Cast Iron Skillet Sweet Rolls

05 Mar 2018

Normally during the holidays, I have been whipping up homemade Cruellers, but they are time consuming and these days I want to relax while I have time off from work aka just no. Thus began my quest for something just as good, but that took less time. I decided to go with sticky buns and while they required two rising times, they were simple enough and did not require my presence in the kitchen for hours.

They turned out good (according to hubs - Hen just made weird noises so I assume that is a positive?), but I was still not entirely satisfied - they still had a bit of hardness/dryness that cinnamon rolls sometimes get and I wanted fluffy, yeasty rolls. So off I went experimenting for something more ideal based on other experiences making sweet rolls/cinnamon rolls etc. and I think I found it - for us at least.

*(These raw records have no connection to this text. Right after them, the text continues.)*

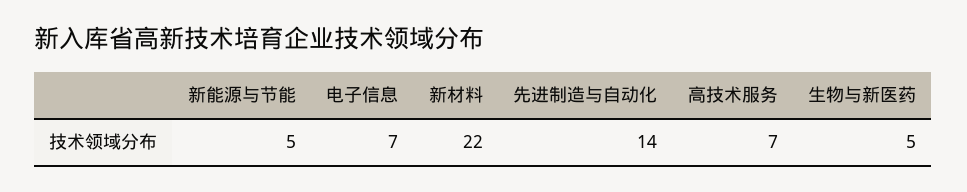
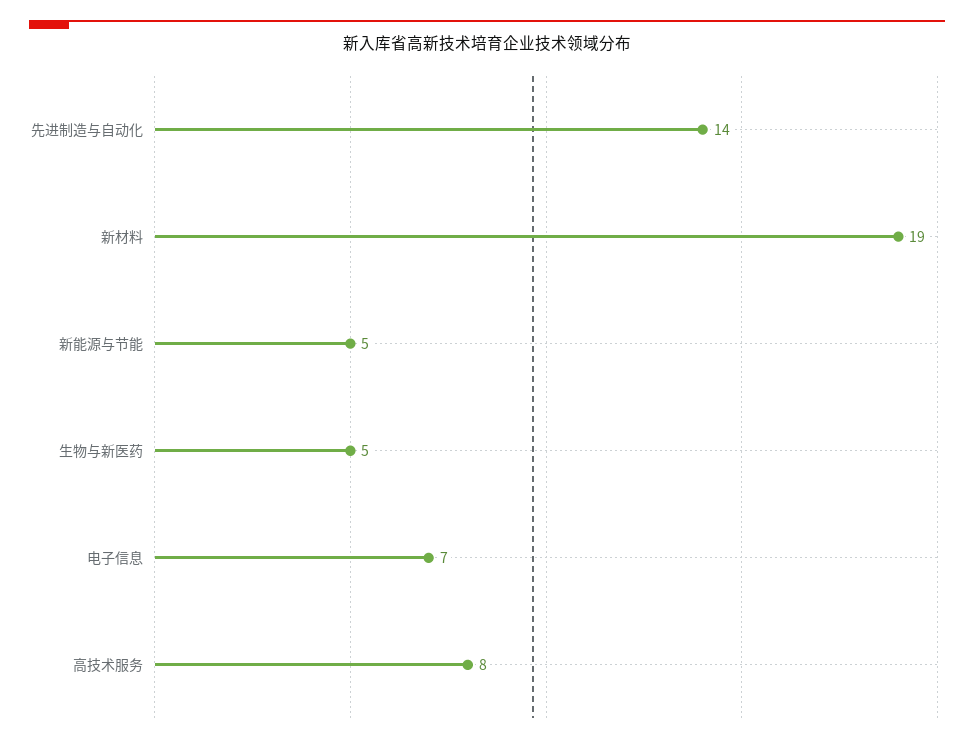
新材料: 22 -> 19
高技术服务: 7 -> 8

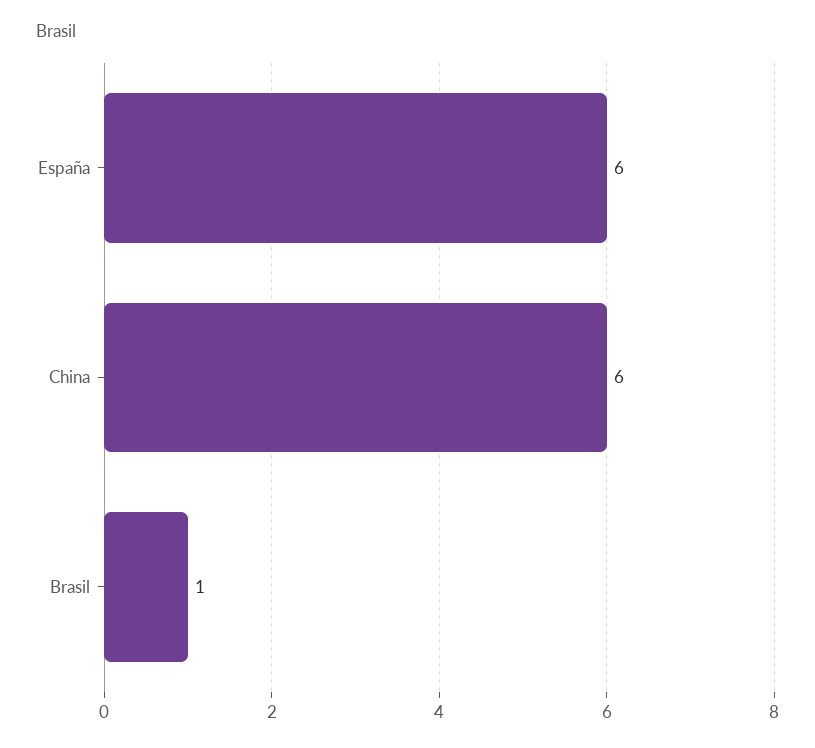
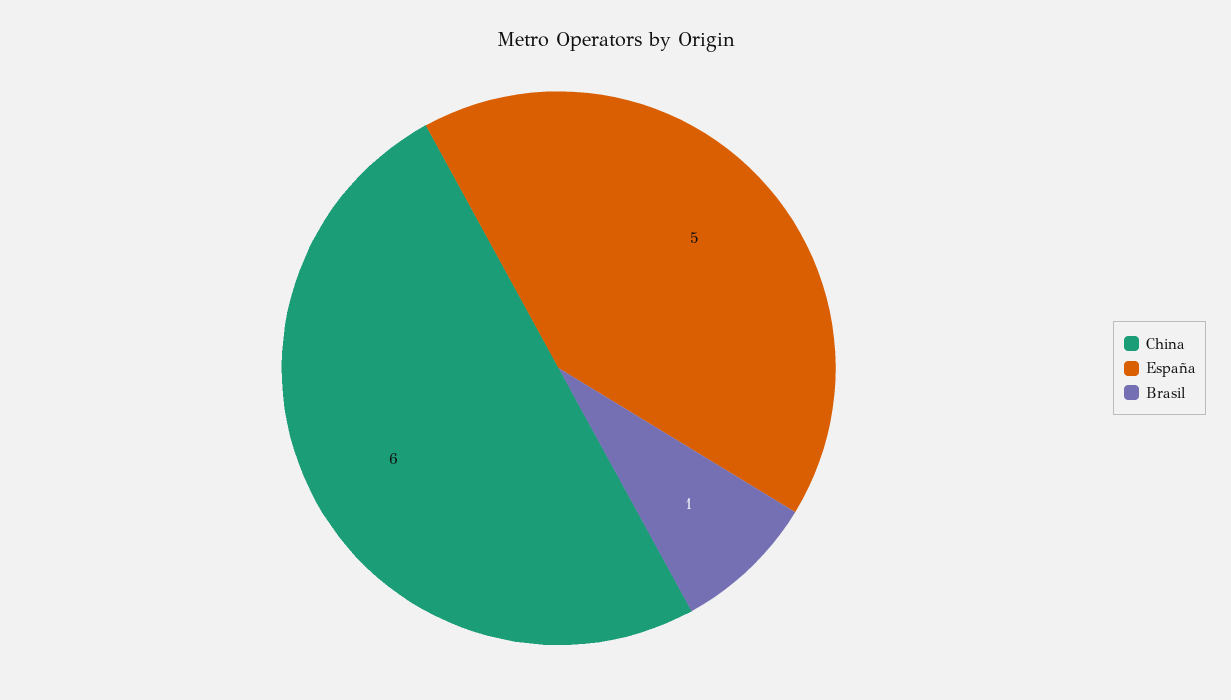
España: 6 -> 5

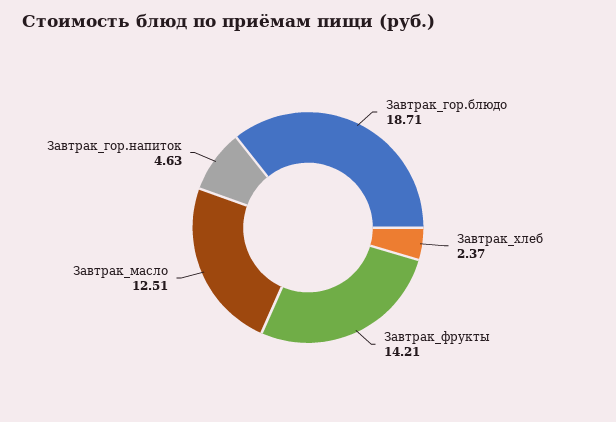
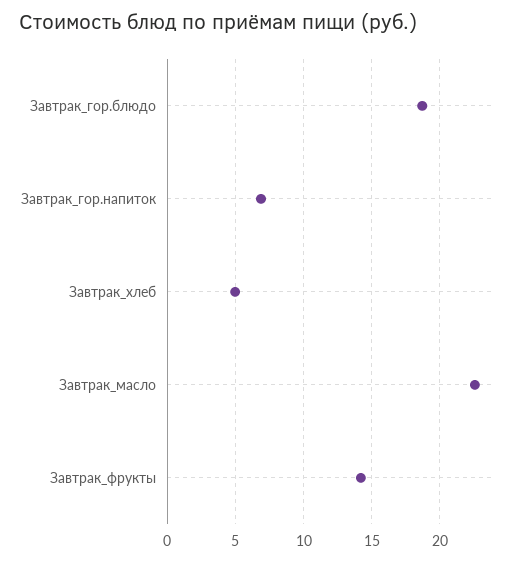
Завтрак_хлеб: 2.37 -> 5
Завтрак_масло: 12.51 -> 22.5
Завтрак_гор.напиток: 4.63 -> 7

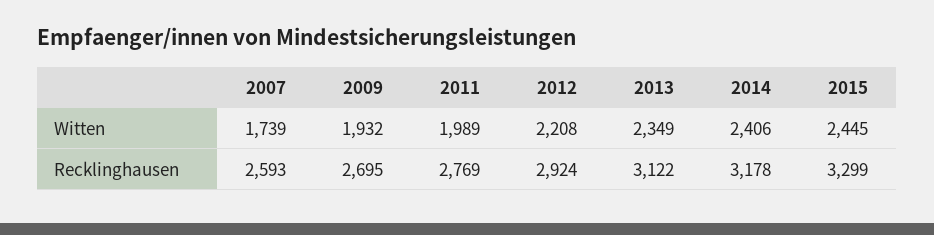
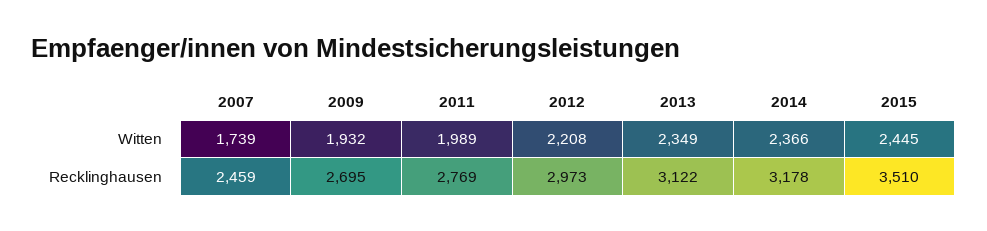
2014, Witten: 2406 -> 2366
2007, Recklinghausen: 2593 -> 2459
2012, Recklinghausen: 2924 -> 2973
2015, Recklinghausen: 3299 -> 3510

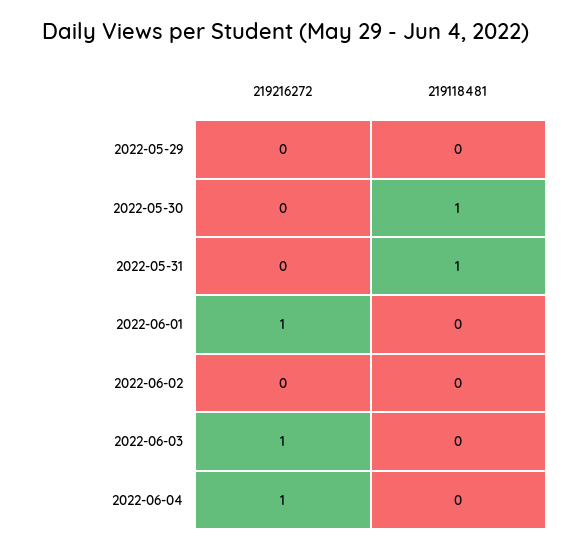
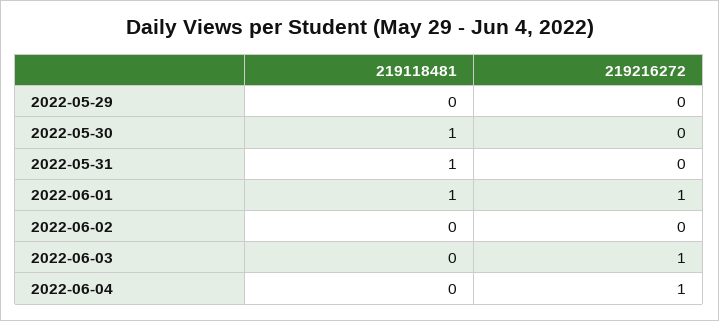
219118481, 2022-06-01: 0 -> 1

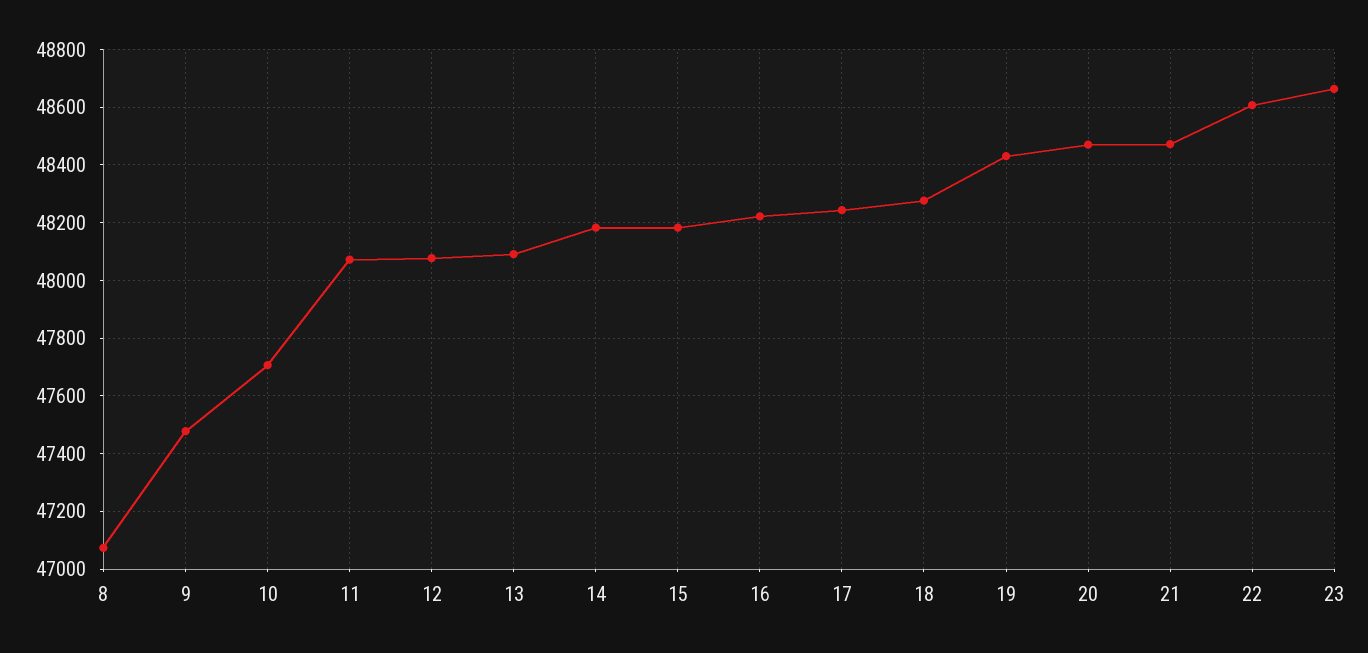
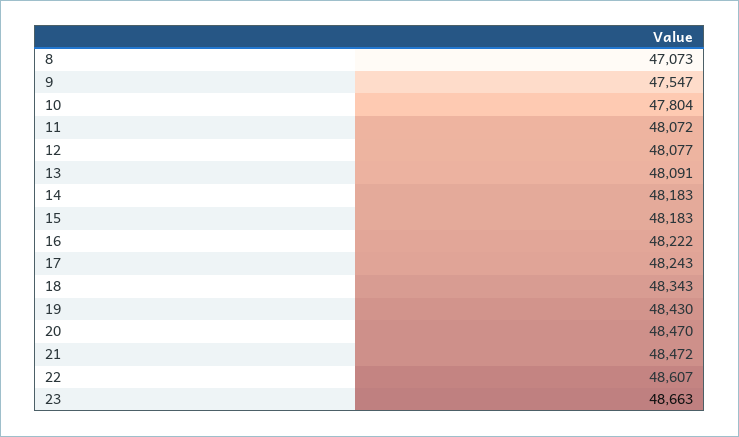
9: 47475 -> 47547
10: 47700 -> 47804
18: 48275 -> 48343

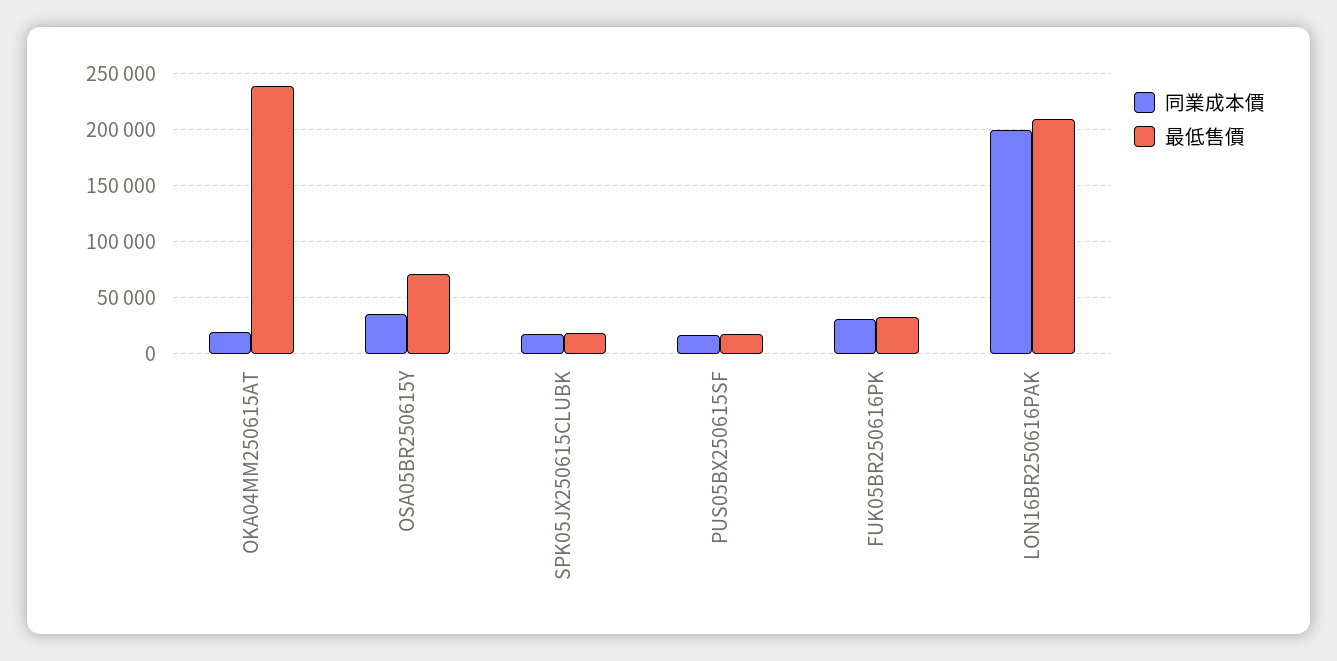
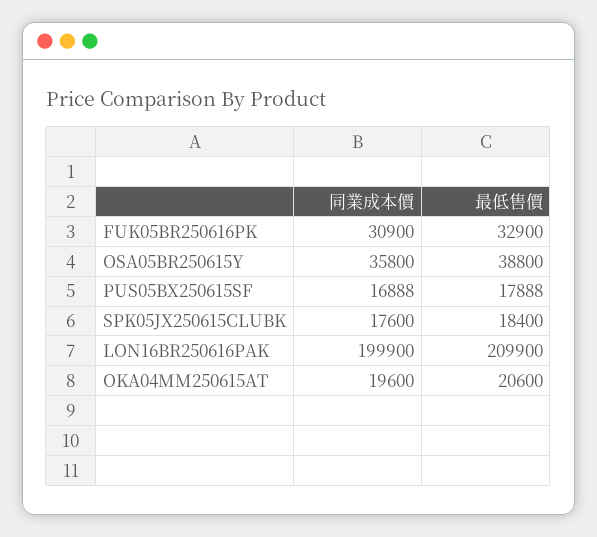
最低售價, OKA04MM250615AT: 240000 -> 20600
最低售價, OSA05BR250615Y: 70000 -> 38800

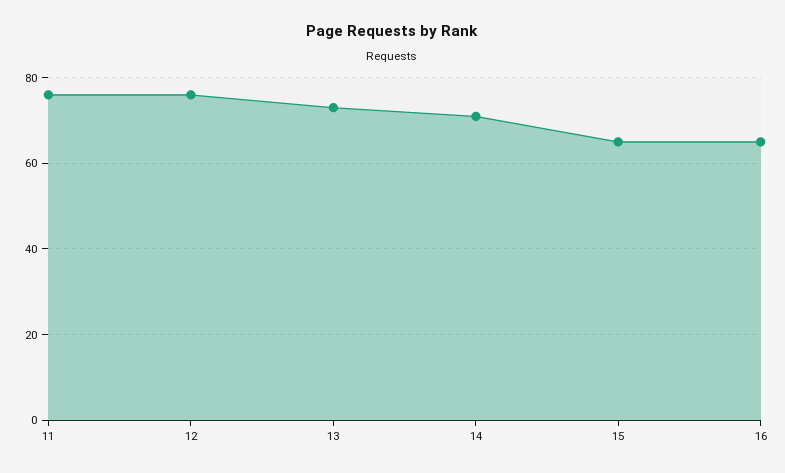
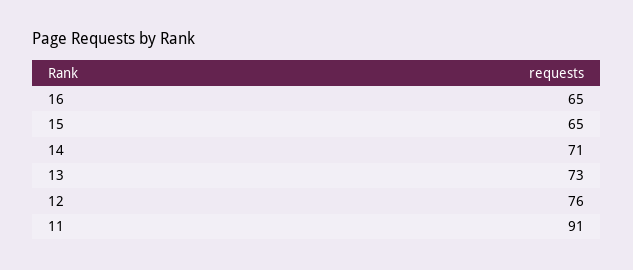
11: 75 -> 91

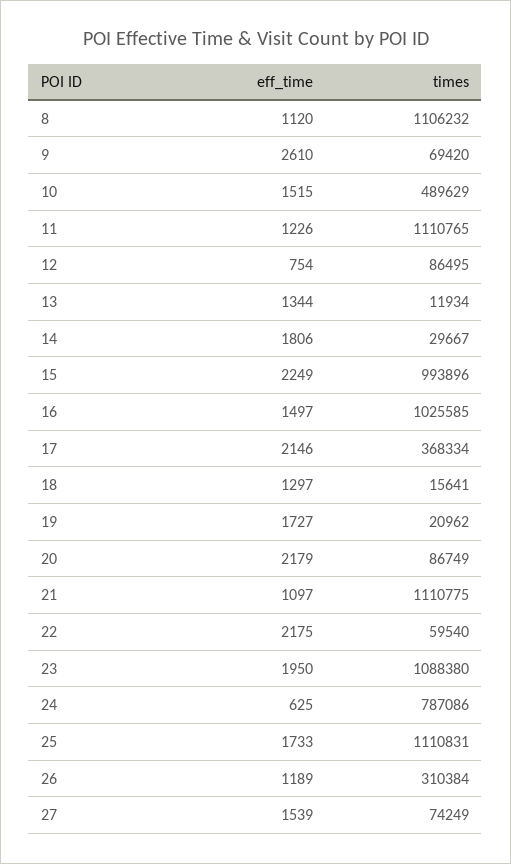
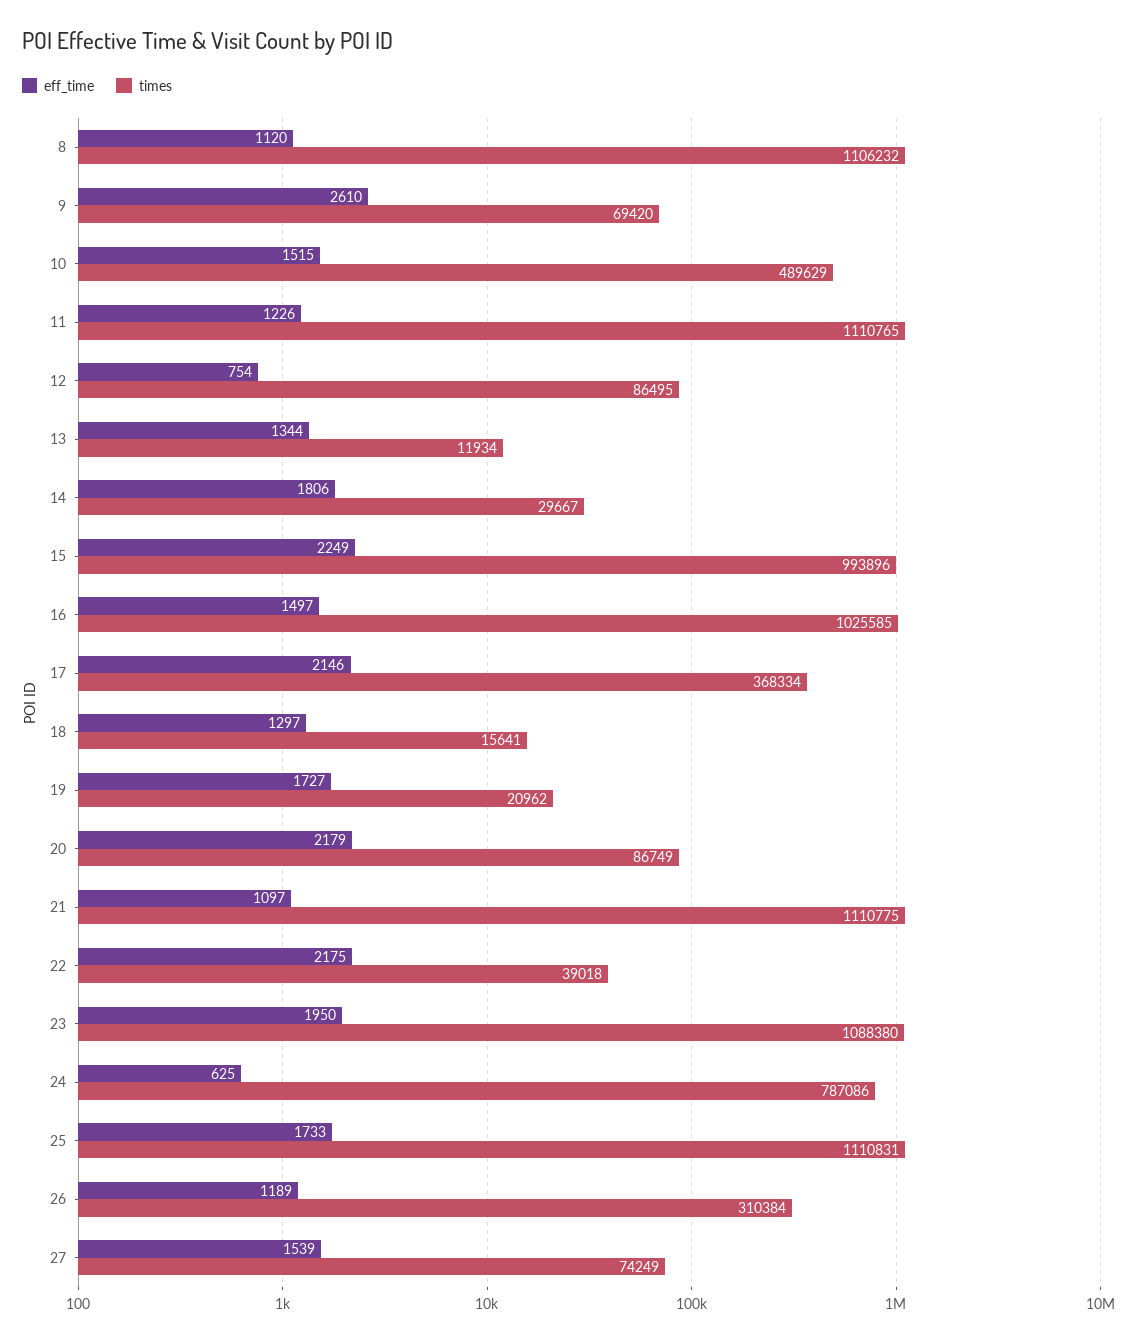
times, 22: 59540 -> 39018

This recipe is technically for sweet rolls in the cast iron skillet, but has shorter rise times ( a 1.5 hour and 45 minutes) with a coconut, pecan filling and caramel topping (sweet bun esq) and the texture I desired (not dry, but a tiny crunch). The filling and topping can be whatever you dream up, but keep the cast iron if you want the same results, I haven't tested in other dishes.

Cast Iron Skillet Sweet Rolls

Recipe for Cast Iron Skillet Sweet Rolls

Cast Iron Skillet Sweet Rolls

Prep time: - Cook time: - Total time:
Yield: 9 rollsS



- 3.5 cups all-purpose flour
- 1 pkg (1/4 oz) active dry yeast
- 1/2 cup whole milk
- 1/2 cup greek yogurt (whole milk or 2%)
- 6 T unsalted butter, cubed
- 1/3 cup sugar
- 2 t salt
- 1 egg

Coconut Pecan Filling

- 1/2 cup chopped pecans
- 3/4 cup shredded coconut
- 2/3 cup brown sugar
- 2 t cinnamon
- 1 t cocoa powder
- 1/8 t salt
- 1/2 cup unsalted butter, room temperature


- 3/4 cup brown sugar, packed
- 3/4 cup heavy cream
- 1/2 cup butter
- 1/3 cup honey
- 1/4 t salt


Sweet Rolls

Preheat oven to 350F. In a stand-up mixer bowl, add flour and yeast. Mix with the paddle attachement.

Heat milk, yogurt, butter, sugar and salt in pot over medium heat on stove until it reaches 120F.

Turn mixer on low and beat in milk mixture slowly, then add egg. Beat until dough forms, then switch from paddle to dough hook.

Beat dough for 5 minutes until dough is elastic in texture and pulls away from sides.

Spray a large glass bowl with cooking spray and place ball of dough, cover, place somewhere warm and let rise until it doubles (about 1.5 hours)

My oven has a proof option at 100F so I use this for rising, if you have this option try it.

Once dough has risen, punch down and roll out to a 14 x 10 inch rectangle.

Spray a cast iron skillet with cooking spray.

For the filling, take the 1/2 cup of butter and spread over rolled out dough.

Mix together brown sugar, coconut, pecans, cinnamon, cocoa and salt in a small bowl, then sprinkle over buttered dough.

Roll up dough into log (14 inches will be the length) and then cut into about 1.5 inch pieces - should end up with about 9.

I use a very sharp knife and then reshape the rolls into circles as I place them into the skillet, but some people like to use plain floss or string - they don't get as squashed this way.

After all rolls have been placed neatly into skillet cover and let rise again until double in size (about 45 minutes) - they should all be touching each other after.

Bake rolls at 350F for about 30 minutes or until done.

Prepare caramel topping while rolls bake.


In a medium pot over medium-high heat, melt butter, then stir in sugar, cream, honey and salt.

Bring mixture to a boil, then reduce and let simmer until thick and glossy.

When sweet rolls are done, pour caramel immediately over the rolls and let them sit for about 15-20 minutes, then serve. Enjoy!